In Nunavut, the problems are familiar – and so are the solutions

Tuesday, August 18, 2009 – Globe and Mail

It took a photo of two boys sleeping on the pavement in Iqaluit to show Canada the face of a young population in crisis.

But the problems behind that crisis, and the steps needed to remedy them, were painstakingly laid out in a 92-page document released in 2006.

Three years later, little has changed. The problems the report outlines as urgent concerns are still prevalent. The steps it recommends to address them are in the early stages, if they exist at all.

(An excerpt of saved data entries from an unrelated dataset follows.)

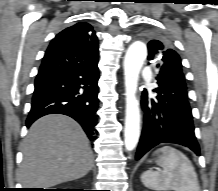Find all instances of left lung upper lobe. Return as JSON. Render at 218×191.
I'll return each instance as SVG.
<instances>
[{
  "instance_id": "left-lung-upper-lobe-1",
  "label": "left lung upper lobe",
  "mask_w": 218,
  "mask_h": 191,
  "mask_svg": "<svg viewBox=\"0 0 218 191\" xmlns=\"http://www.w3.org/2000/svg\"><path fill=\"white\" fill-rule=\"evenodd\" d=\"M148 60L157 71V77L166 94H183L187 96L185 77L179 55L167 44L159 40L148 43Z\"/></svg>"
}]
</instances>
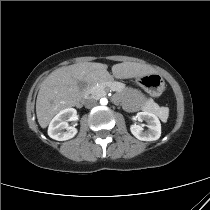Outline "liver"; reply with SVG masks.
<instances>
[{"mask_svg":"<svg viewBox=\"0 0 210 210\" xmlns=\"http://www.w3.org/2000/svg\"><path fill=\"white\" fill-rule=\"evenodd\" d=\"M107 68L106 64L84 62L53 71L42 82L37 95L36 115L39 125L46 128L54 115L66 108L76 106L80 102L81 89L78 86V81L94 85L108 81L112 77L129 79L155 73L150 66L136 62L113 65L112 76Z\"/></svg>","mask_w":210,"mask_h":210,"instance_id":"liver-1","label":"liver"}]
</instances>
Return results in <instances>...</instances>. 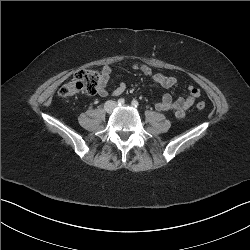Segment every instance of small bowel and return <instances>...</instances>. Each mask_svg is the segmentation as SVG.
Segmentation results:
<instances>
[{
    "instance_id": "obj_1",
    "label": "small bowel",
    "mask_w": 250,
    "mask_h": 250,
    "mask_svg": "<svg viewBox=\"0 0 250 250\" xmlns=\"http://www.w3.org/2000/svg\"><path fill=\"white\" fill-rule=\"evenodd\" d=\"M132 68L149 77L153 84H158L164 88H172L177 84L176 77L155 73L145 64H134ZM111 82L112 69L110 66L105 65L101 70V82L97 88V94L101 97H106L108 95L119 96L125 91L126 85L124 83H120L114 90L109 92L107 86ZM199 96L200 90L195 86H189L185 97L173 100L170 94H164L161 99L154 104V107L158 111H171L176 117L183 118Z\"/></svg>"
}]
</instances>
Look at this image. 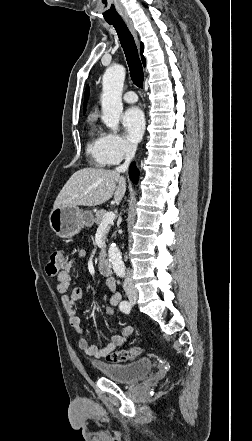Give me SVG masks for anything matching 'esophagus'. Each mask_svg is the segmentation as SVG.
Instances as JSON below:
<instances>
[{"label": "esophagus", "instance_id": "34e87169", "mask_svg": "<svg viewBox=\"0 0 252 441\" xmlns=\"http://www.w3.org/2000/svg\"><path fill=\"white\" fill-rule=\"evenodd\" d=\"M124 21H125V23L127 24V26H128V28H129V30L131 31V33H132V34L134 35V37L137 39V34H136V31H135V29H134V26H133V24H132L131 19L128 18V17H126V18H124Z\"/></svg>", "mask_w": 252, "mask_h": 441}]
</instances>
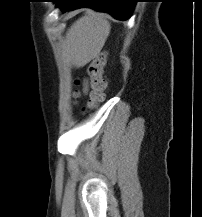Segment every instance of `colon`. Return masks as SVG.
<instances>
[{
    "instance_id": "1",
    "label": "colon",
    "mask_w": 202,
    "mask_h": 217,
    "mask_svg": "<svg viewBox=\"0 0 202 217\" xmlns=\"http://www.w3.org/2000/svg\"><path fill=\"white\" fill-rule=\"evenodd\" d=\"M106 64V53L99 52L92 58L88 67L90 77L91 92L87 106L84 110L96 109L104 99V89L106 81L103 77L104 66Z\"/></svg>"
}]
</instances>
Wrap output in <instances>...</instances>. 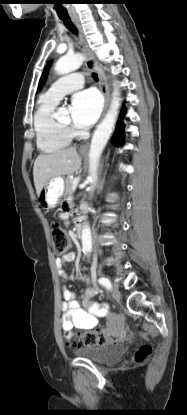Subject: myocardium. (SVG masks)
I'll return each instance as SVG.
<instances>
[{
  "instance_id": "myocardium-1",
  "label": "myocardium",
  "mask_w": 187,
  "mask_h": 415,
  "mask_svg": "<svg viewBox=\"0 0 187 415\" xmlns=\"http://www.w3.org/2000/svg\"><path fill=\"white\" fill-rule=\"evenodd\" d=\"M61 128L67 131L69 134L73 132V129L70 125L62 124L60 121L57 122Z\"/></svg>"
}]
</instances>
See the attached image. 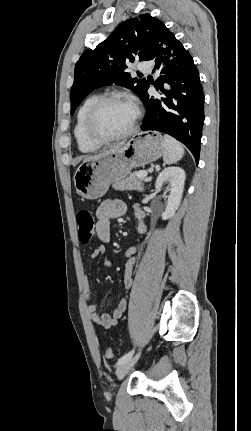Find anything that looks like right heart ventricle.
<instances>
[{
    "label": "right heart ventricle",
    "instance_id": "obj_1",
    "mask_svg": "<svg viewBox=\"0 0 251 431\" xmlns=\"http://www.w3.org/2000/svg\"><path fill=\"white\" fill-rule=\"evenodd\" d=\"M99 98L98 95L94 94L87 97L82 104L80 105L77 114H76V122L74 126V137L77 143V147L82 153H92L100 148L101 144L94 143L90 141L84 130V123L86 115L91 108V106L95 103V101Z\"/></svg>",
    "mask_w": 251,
    "mask_h": 431
}]
</instances>
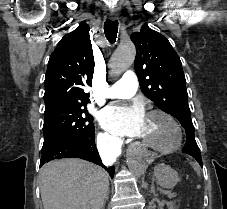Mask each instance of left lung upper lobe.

The document, released by Nunavut’s then-health-minister Leona Aglukkaq and Nunavut Tunngavik Incorporated, the Inuit advocacy group that co-authored the study along with the federal and territorial governments, was meant to usher in an era of co-operation in tackling inadequacies in the way health care is delivered in Nunavut.

Since then, a federally funded pilot project has been launched to bring community health-care plans – a cornerstone of the report – to six Nunavut communities and the Nunavut government has begun consultations on a suicide-prevention strategy.

But both of these basic initiatives are a long way from being rolled out territory-wide.

Nunavut remains the only Canadian jurisdiction without dedicated mental health or addictions facilities – let alone the culture-specific ones that proponents contend are vital if the territory hopes to deal with sky-high addiction, abuse and suicide rates.

In an interview with The Globe and Mail yesterday, Nunavut Premier Eva Aariak said programs exist to help at-risk youth and heal dysfunctional families – the problem is a lack of capacity. There aren’t enough people, and not nearly enough people trained locally, to deal effectively with the large proportion of the population in need of assistance.

“Of course, we have some capacity issues. We have high turnover rate issues, as well. That’s why we are trying to promote training and education in the line of social services in the North,” she said. “We need to utilize more of our local people to help raise the level of self-reliance in our own communities.”

In response to this, she said, the Nunavut government is promoting training programs in colleges around the territory in an effort to boost its local brain trust and ease pressure on strained social services.

Ms. Aariak said the photo was shocking because it was such an isolated case. But she said it also draws attention to areas the government should improve upon.

“We need to very much look at how to continue the good work that has been provided in a way that is creative and innovative. … We know what the needs are, but we have to actually improve and ensure that the kinds of needs are met as much as possible.”

Ms. Aglukkaq, now MP for Nunavut and the federal Health Minister, was not available for comment. However, her spokeswoman, Josée Bellemare, sent the following e-mail on Ms. Aglukkaq’s behalf: “As the Regional Minister for the North, I have a strong understanding of the issues and challenges we currently face. The story [about the boys’ photo] which you’re referring to is concerning, and I will raise this issue with both my territorial counterpart, as well as the Premier. Our Government has a strong record in the North – a record I intend to build upon even further.”

Natan Obed, Nunavut Tunngavik’s director of social and cultural development, said it’s true the capacity of existing services to deliver is a major stumbling block.

But he said the problems are more complex than that, and require better culturally specific programs for a population dealing with historical trauma.

“We live with very different social realities in this territory that are going to take a long time to change,” he said. “I know the line is, well, more money is never the answer. … But money has to be a part of the answer if you’re talking about providing services.

For Jeane Mike, the now-notorious photo of two sleeping boys evokes all-too-familiar feelings of frustration. Ms. Mike spent several years as a social worker in Pangnirtung, Nunavut, and remembers the feeling of helplessness.

Ms. Mike, who was “appalled” to see the photo of the two boys, said she worries that more than a lack of services, the photo is indicative of a fraying social fabric in a culture that would normally never permit two young children to sleep on the street.